Horas depois, me deparei com os vídeos da atriz Taís Araújo, que interpreta Raquel no remake de Vale Tudo. Ela contou ter ficado frustrada ao ver que, no final da trama, a personagem voltaria ao mesmo lugar de onde saiu: vendendo sanduíches na praia.
“Quando peguei a Raquel para fazer, falei: ‘Cara, a narrativa dessa mulher é a cara do Brasil! Ela vai ter uma ascensão social a partir do trabalho. Vai ser linda, ela vai ascender e vai permanecer. Isso vai ser uma narrativa muito nova do que a gente vê sobre a representação da mulher negra na teledramaturgia brasileira’”, disse Taís.

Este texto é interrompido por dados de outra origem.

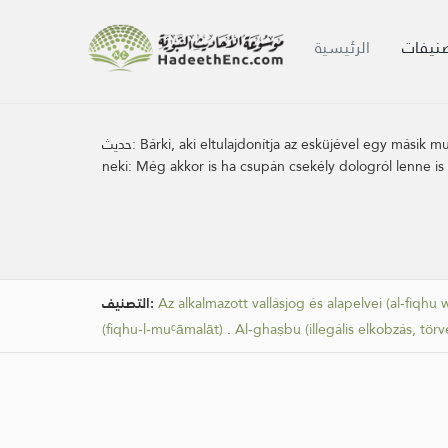
صنيفات
الرئيسية
حديث:
Bárki, aki eltulajdonítja az esküjével egy másik 
neki: Még akkor is ha csupán csekély dologról lenne is
التصنيف:
Az alkalmazott vallásjog és alapelvei (al-fiqhu
(fiqhu-l-muᶜāmalāt)
.
Al-ghaṣbu (illegális elkobzás, törv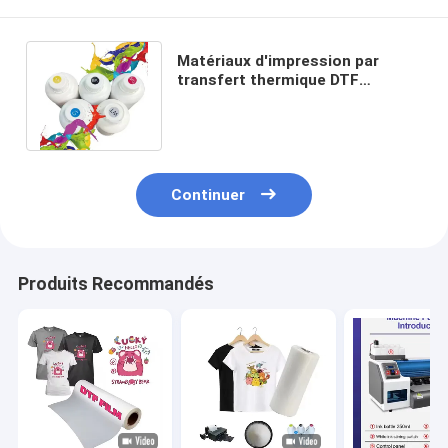
Matériaux d'impression par
transfert thermique DTF
Pigment encre d'impression
numérique textile
Continuer
Produits Recommandés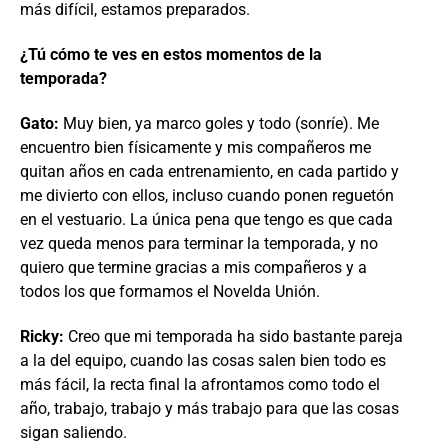
más difícil, estamos preparados.
¿Tú cómo te ves en estos momentos de la
temporada?
Gato:
Muy bien, ya marco goles y todo (sonríe). Me
encuentro bien físicamente y mis compañeros me
quitan años en cada entrenamiento, en cada partido y
me divierto con ellos, incluso cuando ponen reguetón
en el vestuario. La única pena que tengo es que cada
vez queda menos para terminar la temporada, y no
quiero que termine gracias a mis compañeros y a
todos los que formamos el Novelda Unión.
Ricky:
Creo que mi temporada ha sido bastante pareja
a la del equipo, cuando las cosas salen bien todo es
más fácil, la recta final la afrontamos como todo el
año, trabajo, trabajo y más trabajo para que las cosas
sigan saliendo.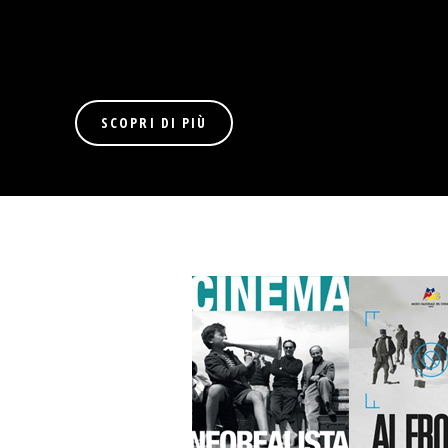
SCOPRI DI PIÙ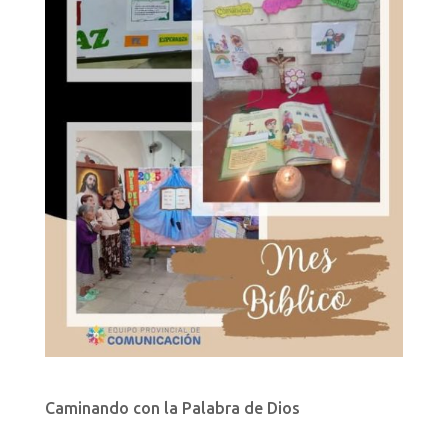
Caminando con la Palabra de Dios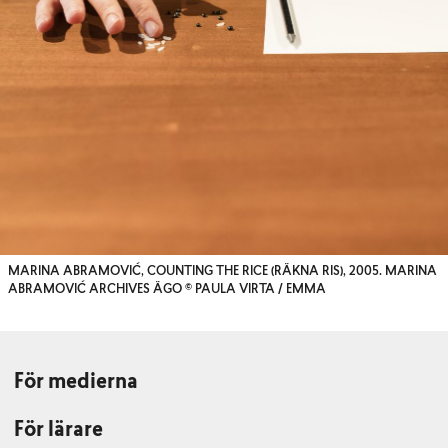
MARINA ABRAMOVIĆ, COUNTING THE RICE (RÄKNA RIS), 2005. MARINA
ABRAMOVIĆ ARCHIVES ÄGO © PAULA VIRTA / EMMA
För medierna
För lärare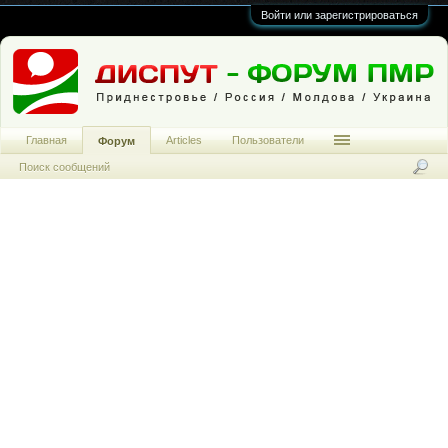
Войти или зарегистрироваться
Главная
Articles
Пользователи
Форум
Поиск сообщений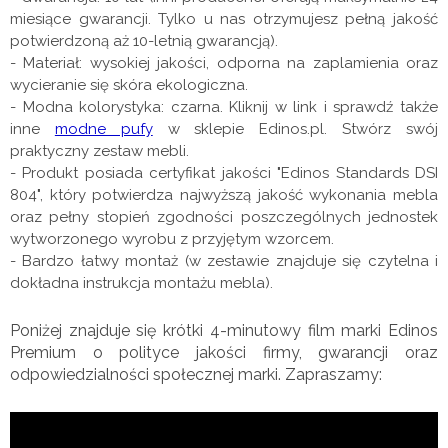
miesiące gwarancji. Tylko u nas otrzymujesz pełną jakość
potwierdzoną aż 10-letnią gwarancją).
- Materiał: wysokiej jakości, odporna na zaplamienia oraz
wycieranie się skóra ekologiczna
.
- Modna kolorystyka: czarna. Kliknij w link i sprawdź także
inne
modne pufy
w sklepie Edinos.pl. Stwórz swój
praktyczny zestaw mebli.
- Produkt posiada certyfikat jakości "Edinos Standards DSI
804", który potwierdza najwyższą jakość wykonania mebla
oraz pełny stopień zgodności poszczególnych jednostek
wytworzonego wyrobu z przyjętym wzorcem.
- Bardzo łatwy montaż (w zestawie znajduje się czytelna i
dokładna instrukcja montażu mebla).
Poniżej znajduje się krótki 4-minutowy film marki Edinos
Premium o polityce jakości firmy, gwarancji oraz
odpowiedzialności społecznej marki. Zapraszamy:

Não assisto Vale Tudo, mas a fala de Taís me trouxe à lembrança um livro que terminei recentemente: a autobiografia de Viola Davis. No livro, Viola conta que, por muitas vezes, os papéis oferecidos a atores negros ainda eram carregados de estereótipos e julgamentos. Ela narra que quase sempre lhe ofereciam os mesmos personagens: a dependente química, a empregada, ou aquilo que “sobrasse”.
Tudo isso me fez pensar sobre como a ficção e a realidade se encontram. Enquanto escrevia sobre a ausência de mulheres negras no comando em Alagoas, percebi que essa limitação de possibilidades não é só institucional ou política: é também cultural, simbólica. Está nas histórias que contam sobre nós, nos lugares que acreditam que devemos ocupar, nos papéis que insistem em nos entregar.
Aí você pode dizer: “mas não vejo isso como racismo. O que tem a ver?” Tem tudo a ver. Quando a televisão, o cinema ou até a política mostram sempre as mulheres negras nos mesmos lugares, como empregadas, dependentes químicas ou personagens que não vencem na vida, isso vai criando no imaginário coletivo que esse é o espaço que elas merecem.
Isso é racismo porque limita nossas possibilidades, já pensou nisso? Bom, explicando de forma mais clara ainda: se uma menina negra só vê mulheres como ela em papéis de sofrimento, subalternidade ou derrota, dificilmente vai acreditar que pode ser uma juíza, cientista, empresária ou presidente. O problema não é “ser” empregada ou vendedora de sanduíche. O problema é quando só esses lugares são oferecidos a nós.
O que você vê na novela, no filme, no livro, interfere na forma como as pessoas enxergam o mundo real. E se o mundo insiste em mostrar mulheres negras sempre em situações de fracasso, isso reforça estereótipos que já existem e dificulta a abertura de espaços de liderança, respeito e poder.
Faça um rápido exercício agora: respire fundo e olhe ao seu redor. Pense nos cargos mais importantes, nos espaços de decisão, nas posições de poder. Quem são as mulheres que estão lá?
Se você conseguiu listar muitas mulheres negras, ótimo! Mas imagino que essa não tenha sido a realidade.